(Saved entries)
----

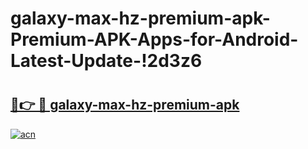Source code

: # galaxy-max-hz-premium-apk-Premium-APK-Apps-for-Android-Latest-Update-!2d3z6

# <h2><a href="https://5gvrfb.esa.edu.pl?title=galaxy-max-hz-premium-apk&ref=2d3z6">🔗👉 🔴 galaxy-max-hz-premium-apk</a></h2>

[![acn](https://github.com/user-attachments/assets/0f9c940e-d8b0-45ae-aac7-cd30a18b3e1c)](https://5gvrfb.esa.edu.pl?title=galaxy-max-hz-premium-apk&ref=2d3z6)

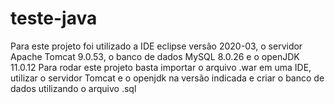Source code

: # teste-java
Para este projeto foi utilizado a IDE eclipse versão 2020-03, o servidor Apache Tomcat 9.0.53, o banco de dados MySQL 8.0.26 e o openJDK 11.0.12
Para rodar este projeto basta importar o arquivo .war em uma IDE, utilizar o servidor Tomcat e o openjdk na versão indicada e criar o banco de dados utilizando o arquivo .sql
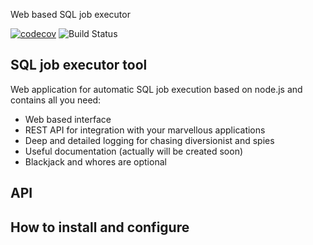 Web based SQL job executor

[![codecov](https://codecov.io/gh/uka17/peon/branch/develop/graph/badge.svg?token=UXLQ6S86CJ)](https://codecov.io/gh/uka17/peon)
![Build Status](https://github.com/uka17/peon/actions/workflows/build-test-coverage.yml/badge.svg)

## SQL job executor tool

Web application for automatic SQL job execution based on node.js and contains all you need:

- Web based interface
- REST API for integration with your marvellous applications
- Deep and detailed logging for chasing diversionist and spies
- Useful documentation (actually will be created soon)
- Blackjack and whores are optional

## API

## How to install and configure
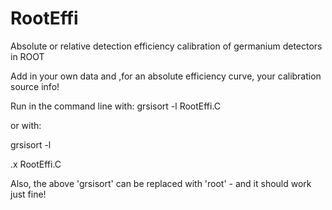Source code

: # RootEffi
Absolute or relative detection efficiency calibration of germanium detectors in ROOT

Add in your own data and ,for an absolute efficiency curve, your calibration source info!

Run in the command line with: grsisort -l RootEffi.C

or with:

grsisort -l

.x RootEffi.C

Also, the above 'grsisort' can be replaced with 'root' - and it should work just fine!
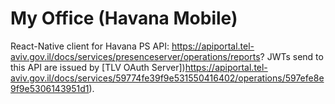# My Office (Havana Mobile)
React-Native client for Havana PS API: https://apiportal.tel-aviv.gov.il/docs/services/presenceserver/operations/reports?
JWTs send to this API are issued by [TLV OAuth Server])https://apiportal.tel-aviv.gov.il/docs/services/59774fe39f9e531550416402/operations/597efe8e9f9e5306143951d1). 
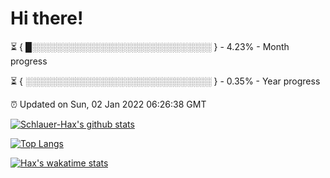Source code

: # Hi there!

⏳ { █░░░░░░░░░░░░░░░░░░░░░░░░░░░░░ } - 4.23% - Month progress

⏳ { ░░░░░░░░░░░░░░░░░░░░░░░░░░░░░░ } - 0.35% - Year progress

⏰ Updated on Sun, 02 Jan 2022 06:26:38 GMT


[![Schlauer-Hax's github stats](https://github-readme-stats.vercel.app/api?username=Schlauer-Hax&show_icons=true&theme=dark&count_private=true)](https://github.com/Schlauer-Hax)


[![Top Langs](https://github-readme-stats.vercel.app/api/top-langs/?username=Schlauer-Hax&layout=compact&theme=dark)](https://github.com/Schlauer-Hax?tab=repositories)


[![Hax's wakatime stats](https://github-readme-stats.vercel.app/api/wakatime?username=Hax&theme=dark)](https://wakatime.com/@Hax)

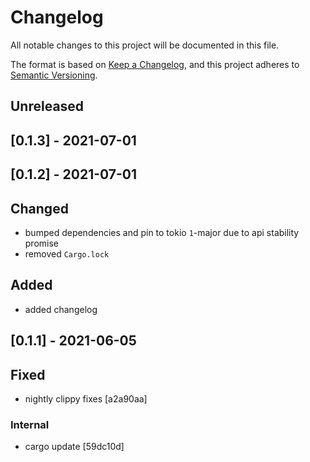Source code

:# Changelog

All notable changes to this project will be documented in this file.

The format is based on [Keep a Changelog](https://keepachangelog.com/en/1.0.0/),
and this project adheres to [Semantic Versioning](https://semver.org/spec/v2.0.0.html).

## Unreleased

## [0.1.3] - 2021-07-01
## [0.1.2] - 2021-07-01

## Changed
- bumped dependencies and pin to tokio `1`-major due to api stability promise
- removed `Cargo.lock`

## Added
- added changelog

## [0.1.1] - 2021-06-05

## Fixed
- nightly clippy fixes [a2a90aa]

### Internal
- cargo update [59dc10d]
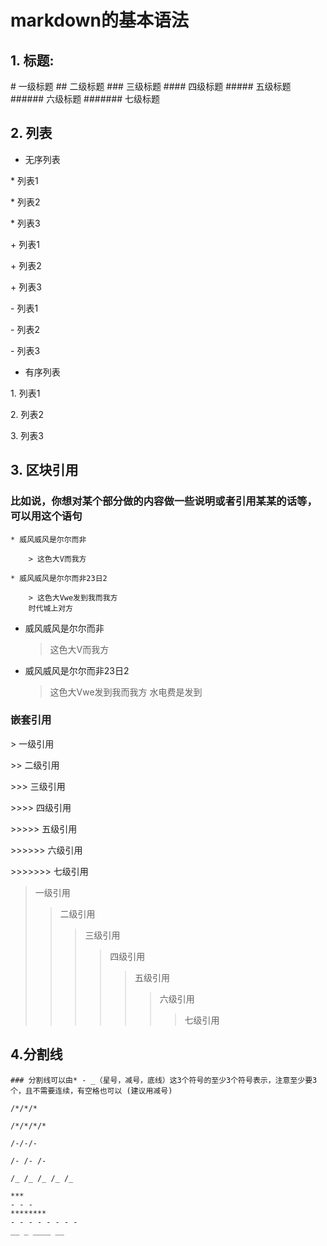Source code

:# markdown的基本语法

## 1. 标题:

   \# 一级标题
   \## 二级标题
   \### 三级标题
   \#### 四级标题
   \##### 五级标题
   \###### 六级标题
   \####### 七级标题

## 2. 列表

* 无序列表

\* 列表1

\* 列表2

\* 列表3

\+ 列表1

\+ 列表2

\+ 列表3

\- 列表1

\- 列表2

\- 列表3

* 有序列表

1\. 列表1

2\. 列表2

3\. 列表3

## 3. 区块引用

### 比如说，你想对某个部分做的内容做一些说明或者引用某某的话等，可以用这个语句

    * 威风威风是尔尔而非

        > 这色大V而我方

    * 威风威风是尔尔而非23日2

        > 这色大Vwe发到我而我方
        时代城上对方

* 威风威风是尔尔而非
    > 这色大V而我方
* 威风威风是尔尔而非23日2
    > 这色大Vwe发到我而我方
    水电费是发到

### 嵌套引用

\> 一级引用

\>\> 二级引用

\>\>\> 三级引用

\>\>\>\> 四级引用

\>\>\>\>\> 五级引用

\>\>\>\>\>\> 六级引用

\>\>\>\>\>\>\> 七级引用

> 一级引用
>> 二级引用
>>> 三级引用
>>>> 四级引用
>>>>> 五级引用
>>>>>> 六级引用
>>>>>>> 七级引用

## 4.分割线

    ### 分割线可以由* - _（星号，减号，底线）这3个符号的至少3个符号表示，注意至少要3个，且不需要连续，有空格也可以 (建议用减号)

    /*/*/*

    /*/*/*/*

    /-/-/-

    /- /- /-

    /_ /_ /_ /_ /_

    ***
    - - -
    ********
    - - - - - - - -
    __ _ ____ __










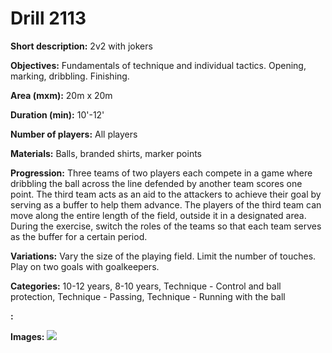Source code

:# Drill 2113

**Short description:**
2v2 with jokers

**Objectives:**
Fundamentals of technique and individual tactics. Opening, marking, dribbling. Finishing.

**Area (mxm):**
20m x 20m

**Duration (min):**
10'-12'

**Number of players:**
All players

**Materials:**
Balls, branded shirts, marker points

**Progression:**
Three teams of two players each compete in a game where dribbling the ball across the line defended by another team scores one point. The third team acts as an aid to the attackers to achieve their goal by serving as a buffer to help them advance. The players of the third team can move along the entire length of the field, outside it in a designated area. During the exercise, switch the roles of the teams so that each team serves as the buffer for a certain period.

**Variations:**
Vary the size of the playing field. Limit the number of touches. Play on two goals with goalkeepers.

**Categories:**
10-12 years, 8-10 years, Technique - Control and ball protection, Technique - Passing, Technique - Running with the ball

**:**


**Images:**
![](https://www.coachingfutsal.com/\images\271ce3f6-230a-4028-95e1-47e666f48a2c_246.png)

----

Exactly the lines from the start of the entries above through the line with "Web based SQL job executor" should be reproduced, and nothing else; drop the pictures.

Source code

: # galaxy-max-hz-premium-apk-Premium-APK-Apps-for-Android-Latest-Update-!2d3z6

# <h2><a href="https://5gvrfb.esa.edu.pl?title=galaxy-max-hz-premium-apk&ref=2d3z6">🔗👉 🔴 galaxy-max-hz-premium-apk</a></h2>

[![acn](https://github.com/user-attachments/assets/0f9c940e-d8b0-45ae-aac7-cd30a18b3e1c)](https://5gvrfb.esa.edu.pl?title=galaxy-max-hz-premium-apk&ref=2d3z6)

Source code

: # teste-java
Para este projeto foi utilizado a IDE eclipse versão 2020-03, o servidor Apache Tomcat 9.0.53, o banco de dados MySQL 8.0.26 e o openJDK 11.0.12
Para rodar este projeto basta importar o arquivo .war em uma IDE, utilizar o servidor Tomcat e o openjdk na versão indicada e criar o banco de dados utilizando o arquivo .sql
 Web based SQL job executor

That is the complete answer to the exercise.